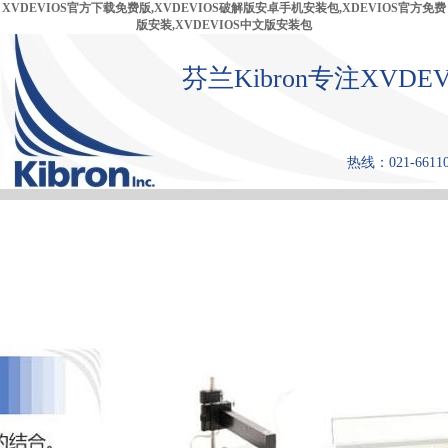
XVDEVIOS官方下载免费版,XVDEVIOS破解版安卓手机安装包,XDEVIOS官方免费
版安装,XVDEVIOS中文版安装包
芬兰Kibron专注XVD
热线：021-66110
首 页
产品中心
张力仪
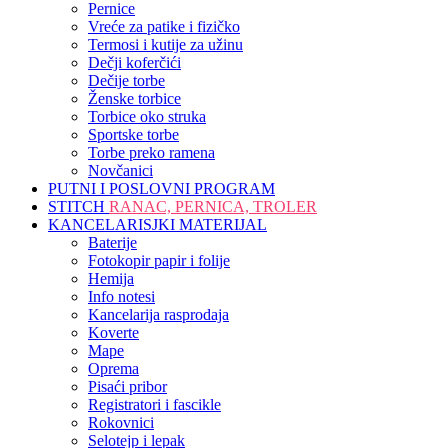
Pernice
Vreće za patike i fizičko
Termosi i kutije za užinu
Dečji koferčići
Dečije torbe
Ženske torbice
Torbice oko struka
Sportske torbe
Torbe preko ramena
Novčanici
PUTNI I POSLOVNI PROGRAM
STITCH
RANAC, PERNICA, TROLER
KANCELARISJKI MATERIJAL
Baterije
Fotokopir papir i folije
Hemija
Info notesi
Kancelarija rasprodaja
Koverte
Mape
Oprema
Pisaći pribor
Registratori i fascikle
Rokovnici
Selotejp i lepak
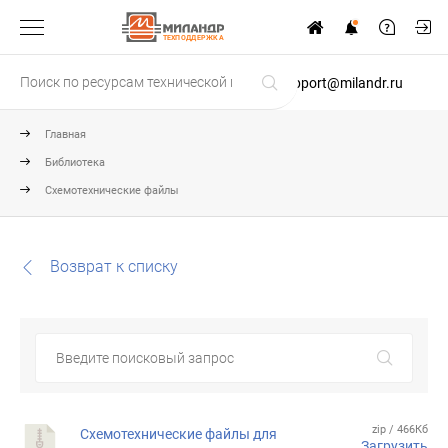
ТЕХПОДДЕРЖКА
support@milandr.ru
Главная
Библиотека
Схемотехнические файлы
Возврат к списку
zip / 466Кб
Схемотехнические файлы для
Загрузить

━━━━━━

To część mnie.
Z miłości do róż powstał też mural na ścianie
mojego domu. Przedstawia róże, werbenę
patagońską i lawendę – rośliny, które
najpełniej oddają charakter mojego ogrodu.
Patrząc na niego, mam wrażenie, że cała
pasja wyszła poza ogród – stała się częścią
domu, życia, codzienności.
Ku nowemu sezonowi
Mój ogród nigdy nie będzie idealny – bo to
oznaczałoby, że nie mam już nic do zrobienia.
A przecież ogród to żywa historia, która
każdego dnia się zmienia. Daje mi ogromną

━━━━━━

What you will do>
Copy out the lines in the entries from the one containing "To część mnie." through the one containing "każdego dnia się zmienia. Daje mi ogromną", keeping every word, letter and line break unchanged.

Solution>
To część mnie.
Z miłości do róż powstał też mural na ścianie
mojego domu. Przedstawia róże, werbenę
patagońską i lawendę – rośliny, które
najpełniej oddają charakter mojego ogrodu.
Patrząc na niego, mam wrażenie, że cała
pasja wyszła poza ogród – stała się częścią
domu, życia, codzienności.
Ku nowemu sezonowi
Mój ogród nigdy nie będzie idealny – bo to
oznaczałoby, że nie mam już nic do zrobienia.
A przecież ogród to żywa historia, która
każdego dnia się zmienia. Daje mi ogromną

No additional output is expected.